Last Thursday, Lon Stanley of Vidor, Texas, put an unusual item for sale on eBay: a zinc-tin griffin that likely once stood atop an 1800s-era courthouse in downtown Denver, listed for $250,000.
“It HAS to be one of the crown jewels of Denver,” Stanley wrote. “This is more than likely the only remaining one of eight original Griffin sculptures left in existence.”
While Stanley has cited various documents that he says proves the piece’s provenance, I’ll leave it to a real historian to decide whether or not the item actually came from the courthouse. I learned in my own research that the courthouse became an early symbol of turmoil over the city’s growth. Its demolition caused not only the griffin gaggle’s diaspora, but also a wave of angry Denverites protesting modern development.

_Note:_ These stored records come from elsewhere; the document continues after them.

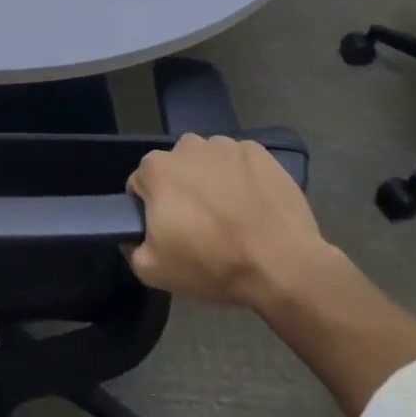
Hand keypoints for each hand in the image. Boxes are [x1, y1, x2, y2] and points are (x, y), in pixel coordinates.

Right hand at [126, 134, 339, 309]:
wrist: (284, 266)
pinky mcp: (259, 152)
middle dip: (182, 191)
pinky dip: (242, 178)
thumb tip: (133, 235)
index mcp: (156, 168)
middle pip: (176, 170)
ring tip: (233, 217)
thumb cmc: (213, 264)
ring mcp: (225, 145)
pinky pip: (240, 163)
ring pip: (208, 163)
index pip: (141, 185)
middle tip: (202, 227)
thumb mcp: (154, 271)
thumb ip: (131, 247)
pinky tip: (255, 207)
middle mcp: (186, 146)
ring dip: (212, 182)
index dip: (152, 210)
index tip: (170, 233)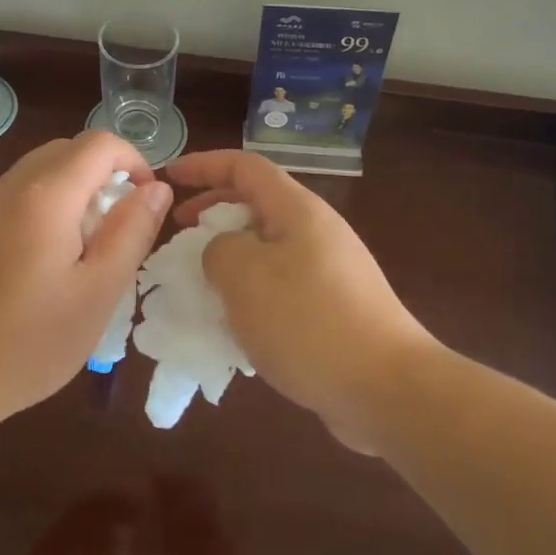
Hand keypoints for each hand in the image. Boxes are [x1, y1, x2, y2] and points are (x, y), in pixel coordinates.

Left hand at [0, 132, 171, 422]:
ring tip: (79, 252)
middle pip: (67, 151)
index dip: (134, 161)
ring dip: (71, 192)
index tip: (144, 205)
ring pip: (37, 173)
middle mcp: (8, 186)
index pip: (100, 142)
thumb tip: (157, 187)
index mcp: (45, 194)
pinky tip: (36, 266)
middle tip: (115, 230)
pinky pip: (12, 197)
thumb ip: (131, 232)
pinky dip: (40, 208)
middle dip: (103, 176)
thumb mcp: (97, 293)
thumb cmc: (27, 344)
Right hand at [167, 150, 436, 450]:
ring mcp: (329, 272)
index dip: (203, 165)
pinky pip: (280, 286)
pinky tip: (232, 325)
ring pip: (266, 249)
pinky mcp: (333, 309)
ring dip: (228, 259)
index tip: (169, 178)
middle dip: (212, 212)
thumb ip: (218, 250)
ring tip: (198, 283)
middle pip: (256, 205)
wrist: (386, 389)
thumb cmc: (308, 321)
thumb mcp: (244, 276)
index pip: (244, 167)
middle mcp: (316, 232)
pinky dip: (249, 294)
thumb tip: (222, 253)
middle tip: (179, 233)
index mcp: (297, 210)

When the Arapahoe County Courthouse (often referred to as the “old courthouse”) was constructed in 1883, Denverites complained.
“Back in ’83 a good share of the people were mad because they said the new courthouse was being built way out on the edge of town. And it was, too,” wrote Denver Post editorial board member L.A. Chapin in 1932.

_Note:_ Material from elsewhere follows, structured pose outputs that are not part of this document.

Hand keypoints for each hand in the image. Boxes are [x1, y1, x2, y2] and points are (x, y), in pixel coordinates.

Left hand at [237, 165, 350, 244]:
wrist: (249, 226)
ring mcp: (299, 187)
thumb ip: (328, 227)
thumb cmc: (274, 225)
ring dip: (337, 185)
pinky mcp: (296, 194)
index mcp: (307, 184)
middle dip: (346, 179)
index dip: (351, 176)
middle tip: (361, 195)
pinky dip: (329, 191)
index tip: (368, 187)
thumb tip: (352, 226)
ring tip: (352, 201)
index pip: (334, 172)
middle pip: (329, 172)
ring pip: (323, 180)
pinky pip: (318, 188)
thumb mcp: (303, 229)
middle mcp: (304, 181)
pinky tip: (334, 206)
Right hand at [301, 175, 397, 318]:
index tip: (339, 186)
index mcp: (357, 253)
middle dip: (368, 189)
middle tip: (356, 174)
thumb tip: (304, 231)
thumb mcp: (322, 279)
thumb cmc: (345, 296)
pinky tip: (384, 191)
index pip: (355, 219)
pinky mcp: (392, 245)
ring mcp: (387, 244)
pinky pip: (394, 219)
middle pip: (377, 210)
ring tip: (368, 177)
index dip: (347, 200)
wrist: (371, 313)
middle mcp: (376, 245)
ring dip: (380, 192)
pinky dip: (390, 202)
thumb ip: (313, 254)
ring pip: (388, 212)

The domed municipal building on 16th Street and Tremont Place, even in the 19th century, became the subject of what seems now to be a tradition of resistance to change. By the time it was slated for demolition in 1933, Denverites had accepted the structure and now lamented its disappearance.
“History is repeating itself in the manner of new municipal buildings for Denver,” said one Rocky Mountain News report from 1932. “Traditionally, it seems, there must be five years of strife and opposition between the time plans are first broached for the buildings and the actual breaking of ground.”

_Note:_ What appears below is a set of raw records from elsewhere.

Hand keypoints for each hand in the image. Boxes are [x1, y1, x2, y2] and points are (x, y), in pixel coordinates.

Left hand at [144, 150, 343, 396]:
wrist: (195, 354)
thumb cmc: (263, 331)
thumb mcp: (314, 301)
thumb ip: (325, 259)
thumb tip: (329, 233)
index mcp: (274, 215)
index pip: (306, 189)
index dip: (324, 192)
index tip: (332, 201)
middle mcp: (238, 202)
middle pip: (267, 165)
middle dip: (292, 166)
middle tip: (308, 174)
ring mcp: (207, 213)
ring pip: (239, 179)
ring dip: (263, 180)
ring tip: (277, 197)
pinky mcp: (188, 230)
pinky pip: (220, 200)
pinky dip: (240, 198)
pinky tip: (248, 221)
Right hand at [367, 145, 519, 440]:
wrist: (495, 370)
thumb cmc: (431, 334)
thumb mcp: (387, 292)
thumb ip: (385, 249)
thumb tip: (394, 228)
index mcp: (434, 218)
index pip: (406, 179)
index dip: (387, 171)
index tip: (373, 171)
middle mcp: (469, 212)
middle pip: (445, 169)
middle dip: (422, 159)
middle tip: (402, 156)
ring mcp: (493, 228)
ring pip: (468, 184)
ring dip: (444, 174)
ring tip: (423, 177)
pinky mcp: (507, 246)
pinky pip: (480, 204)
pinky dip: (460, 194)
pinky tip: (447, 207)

Some reports from the time suggested the city paid nothing for the building’s demolition, instead offering the courthouse’s raw materials to crews. Lady Justice was removed from atop the dome, where it was discovered she was made of “plain rusty tin” rather than bronze like everyone thought. The eight griffins were reportedly donated to Ann Evans, who moved them to the old Opera House in Central City (though nobody at the Byers Evans House nor the Central City Opera have ever heard of such a thing).
But the old courthouse’s true controversy came in the end: what would happen to the downtown block that sat vacant for more than a decade? Hundreds of people began writing letters and protesting City Council when news broke in the ’40s that the property might be sold for $750,000 to make way for a hotel or shopping center.
A testimony to City Council accused Mayor Stapleton of hiding the true nature of sales negotiations as a “dark secret.” Indeed, it troubled people that several potential buyers hailed from New York City, outsiders from the growing western metropolis. Even when the sale went through, the Denver Post reported that “city officials claimed not to know the identity of the purchaser.”
Groups like the Denver Women’s Club publicly called for the space to become a park and asked that it house a memorial for soldiers lost in World War II.
What is perhaps another standard of this tradition played out as expected: commerce won, and the property was sold to a commercial entity. The block in question now is home to the Sheraton hotel.
“Proposed sale of the courthouse square was given its first vote of approval so quickly and quietly by the city council Monday evening that nearly 100 citizens who had appeared again to protest against the sale to an eastern firm did not realize what was happening,” the Denver Post reported on May 22, 1945.
Today, there are few who remain to lament the courthouse’s decline or the loss of an open block west of Broadway. Instead, there’s just one last Griffin for sale on the internet for a quarter million dollars.
As for Lon Stanley, the seller, he at least hopes someone with means comes along to buy the unique piece so it may be donated to the city for posterity. He would do it himself, he said, but he’s spent too much of his own money on an antique addiction and he’d like to secure his own future first.